While most of Hand & Stone locations are run by franchisees, the chain prefers to handle site selection and negotiations on a corporate level. Its real estate department includes three people—a project and construction manager, a lease negotiation specialist and a person who coordinates relationships with third party leasing brokers in local markets. In the majority of cases, the corporate real estate team handles the entire real estate process, from site selection to lease negotiation, on behalf of the franchisee, to make sure that the chain’s real estate needs are handled by experienced people.

There are exceptions to the rule, however.
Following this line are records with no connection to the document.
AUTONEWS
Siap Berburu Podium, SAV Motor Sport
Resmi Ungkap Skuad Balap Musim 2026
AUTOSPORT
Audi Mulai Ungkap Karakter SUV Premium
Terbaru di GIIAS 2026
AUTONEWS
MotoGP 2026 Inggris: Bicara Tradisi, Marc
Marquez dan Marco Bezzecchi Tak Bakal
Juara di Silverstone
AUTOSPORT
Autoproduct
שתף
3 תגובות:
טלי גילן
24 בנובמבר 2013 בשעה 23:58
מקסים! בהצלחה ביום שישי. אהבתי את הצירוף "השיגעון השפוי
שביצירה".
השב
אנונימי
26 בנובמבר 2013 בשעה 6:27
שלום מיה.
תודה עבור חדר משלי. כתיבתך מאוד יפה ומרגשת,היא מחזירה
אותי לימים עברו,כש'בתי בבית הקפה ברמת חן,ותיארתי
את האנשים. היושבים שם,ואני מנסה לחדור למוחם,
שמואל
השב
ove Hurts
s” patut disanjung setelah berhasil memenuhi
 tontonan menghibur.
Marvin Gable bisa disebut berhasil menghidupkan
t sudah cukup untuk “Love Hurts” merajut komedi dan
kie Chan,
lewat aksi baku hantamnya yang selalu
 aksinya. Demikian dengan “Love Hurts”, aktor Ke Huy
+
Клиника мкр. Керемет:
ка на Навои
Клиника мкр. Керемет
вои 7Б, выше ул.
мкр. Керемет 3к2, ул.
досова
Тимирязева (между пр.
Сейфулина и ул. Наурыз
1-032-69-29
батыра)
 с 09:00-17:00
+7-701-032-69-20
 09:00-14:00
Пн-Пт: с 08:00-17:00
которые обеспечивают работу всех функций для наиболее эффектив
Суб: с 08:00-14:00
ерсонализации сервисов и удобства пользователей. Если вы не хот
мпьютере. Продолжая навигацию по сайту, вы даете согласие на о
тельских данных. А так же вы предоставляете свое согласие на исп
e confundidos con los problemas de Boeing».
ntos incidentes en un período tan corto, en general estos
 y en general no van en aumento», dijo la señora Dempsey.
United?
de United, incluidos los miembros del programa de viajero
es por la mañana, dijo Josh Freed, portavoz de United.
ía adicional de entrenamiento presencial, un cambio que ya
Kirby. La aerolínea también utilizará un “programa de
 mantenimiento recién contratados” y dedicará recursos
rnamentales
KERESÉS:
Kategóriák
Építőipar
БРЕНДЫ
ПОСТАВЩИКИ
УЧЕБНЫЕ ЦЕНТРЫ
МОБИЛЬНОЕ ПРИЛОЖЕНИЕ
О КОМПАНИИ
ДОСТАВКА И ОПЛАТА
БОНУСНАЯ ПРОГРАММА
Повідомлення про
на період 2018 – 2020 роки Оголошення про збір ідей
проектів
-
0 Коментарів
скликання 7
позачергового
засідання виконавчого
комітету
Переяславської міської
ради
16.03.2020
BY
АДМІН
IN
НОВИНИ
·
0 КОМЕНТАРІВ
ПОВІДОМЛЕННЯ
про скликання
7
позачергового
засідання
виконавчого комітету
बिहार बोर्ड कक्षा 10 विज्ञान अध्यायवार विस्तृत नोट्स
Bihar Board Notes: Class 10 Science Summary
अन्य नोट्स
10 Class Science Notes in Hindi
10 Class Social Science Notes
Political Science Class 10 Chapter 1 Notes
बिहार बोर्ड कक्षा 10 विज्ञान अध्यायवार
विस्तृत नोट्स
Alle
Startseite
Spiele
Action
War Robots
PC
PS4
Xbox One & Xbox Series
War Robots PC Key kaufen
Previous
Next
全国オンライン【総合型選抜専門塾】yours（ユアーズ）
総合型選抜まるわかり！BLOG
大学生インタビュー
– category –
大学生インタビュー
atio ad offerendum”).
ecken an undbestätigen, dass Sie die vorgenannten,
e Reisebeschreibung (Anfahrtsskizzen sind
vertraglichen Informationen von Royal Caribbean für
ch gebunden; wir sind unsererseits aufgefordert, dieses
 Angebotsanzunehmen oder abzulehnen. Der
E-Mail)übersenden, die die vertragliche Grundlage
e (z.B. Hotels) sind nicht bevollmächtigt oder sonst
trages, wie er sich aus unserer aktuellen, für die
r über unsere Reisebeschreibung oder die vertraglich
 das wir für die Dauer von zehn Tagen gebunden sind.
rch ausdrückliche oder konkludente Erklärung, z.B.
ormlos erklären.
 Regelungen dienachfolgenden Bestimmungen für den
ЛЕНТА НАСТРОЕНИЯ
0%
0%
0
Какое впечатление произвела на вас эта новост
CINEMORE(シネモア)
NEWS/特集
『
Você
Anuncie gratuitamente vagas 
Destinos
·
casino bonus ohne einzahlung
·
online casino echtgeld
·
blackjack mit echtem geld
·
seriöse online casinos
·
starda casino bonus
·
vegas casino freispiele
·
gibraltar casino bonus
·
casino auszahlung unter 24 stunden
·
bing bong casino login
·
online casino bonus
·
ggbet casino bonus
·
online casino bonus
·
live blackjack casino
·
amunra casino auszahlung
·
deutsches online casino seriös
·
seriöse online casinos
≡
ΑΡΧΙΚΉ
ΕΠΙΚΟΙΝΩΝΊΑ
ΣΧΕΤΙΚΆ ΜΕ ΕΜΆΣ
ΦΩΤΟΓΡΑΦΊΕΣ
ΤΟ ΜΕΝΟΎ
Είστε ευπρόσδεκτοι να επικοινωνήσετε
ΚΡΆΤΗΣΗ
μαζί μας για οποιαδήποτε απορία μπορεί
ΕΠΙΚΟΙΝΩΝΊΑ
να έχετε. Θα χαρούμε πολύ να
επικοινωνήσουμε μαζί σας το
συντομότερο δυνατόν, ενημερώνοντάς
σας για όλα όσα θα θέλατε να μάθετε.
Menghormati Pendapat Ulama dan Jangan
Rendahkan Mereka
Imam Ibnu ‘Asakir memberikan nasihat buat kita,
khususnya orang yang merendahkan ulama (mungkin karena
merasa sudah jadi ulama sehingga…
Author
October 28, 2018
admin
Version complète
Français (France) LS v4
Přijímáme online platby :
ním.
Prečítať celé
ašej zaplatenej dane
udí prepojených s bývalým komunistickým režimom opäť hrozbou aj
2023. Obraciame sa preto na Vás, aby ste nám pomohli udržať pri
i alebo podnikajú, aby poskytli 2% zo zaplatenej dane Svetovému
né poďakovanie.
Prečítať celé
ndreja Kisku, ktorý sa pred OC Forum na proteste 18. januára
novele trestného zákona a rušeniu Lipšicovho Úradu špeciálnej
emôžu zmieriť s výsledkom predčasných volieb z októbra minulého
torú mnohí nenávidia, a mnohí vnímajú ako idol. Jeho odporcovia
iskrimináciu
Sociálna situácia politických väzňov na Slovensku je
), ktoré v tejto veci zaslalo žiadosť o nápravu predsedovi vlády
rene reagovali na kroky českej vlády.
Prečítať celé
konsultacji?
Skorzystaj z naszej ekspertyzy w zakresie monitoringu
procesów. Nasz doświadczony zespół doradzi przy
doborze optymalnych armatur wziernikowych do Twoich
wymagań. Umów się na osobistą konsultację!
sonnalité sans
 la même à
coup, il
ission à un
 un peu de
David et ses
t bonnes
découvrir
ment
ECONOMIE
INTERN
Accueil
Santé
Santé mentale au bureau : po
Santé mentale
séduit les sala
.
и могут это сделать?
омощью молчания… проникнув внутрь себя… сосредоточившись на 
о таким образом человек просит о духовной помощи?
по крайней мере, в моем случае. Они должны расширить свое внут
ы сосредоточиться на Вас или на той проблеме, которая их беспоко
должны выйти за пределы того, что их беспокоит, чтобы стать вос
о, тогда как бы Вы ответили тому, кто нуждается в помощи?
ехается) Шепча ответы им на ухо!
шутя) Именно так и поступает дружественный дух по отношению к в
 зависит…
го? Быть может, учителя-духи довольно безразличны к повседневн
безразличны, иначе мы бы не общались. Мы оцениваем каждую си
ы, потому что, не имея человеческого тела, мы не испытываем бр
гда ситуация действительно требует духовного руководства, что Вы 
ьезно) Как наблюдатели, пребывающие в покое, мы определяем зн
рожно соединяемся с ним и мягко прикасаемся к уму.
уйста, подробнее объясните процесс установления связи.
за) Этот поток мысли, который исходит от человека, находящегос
For example, when Alain Goulet decided to go after the location at The Club, he handled most of the lease negotiations himself, though with input and support from Hand & Stone’s corporate team.

“In my years in the pharmaceuticals industry, I was transferred seven or eight times, so I have a lot of experience in negotiating real estate,” Goulet notes. In spite of the fact that it took him approximately six months to negotiate the transaction because of the multiple parties involved in the sublease, Hand & Stone’s real estate people were “very, very patient with me,” he adds.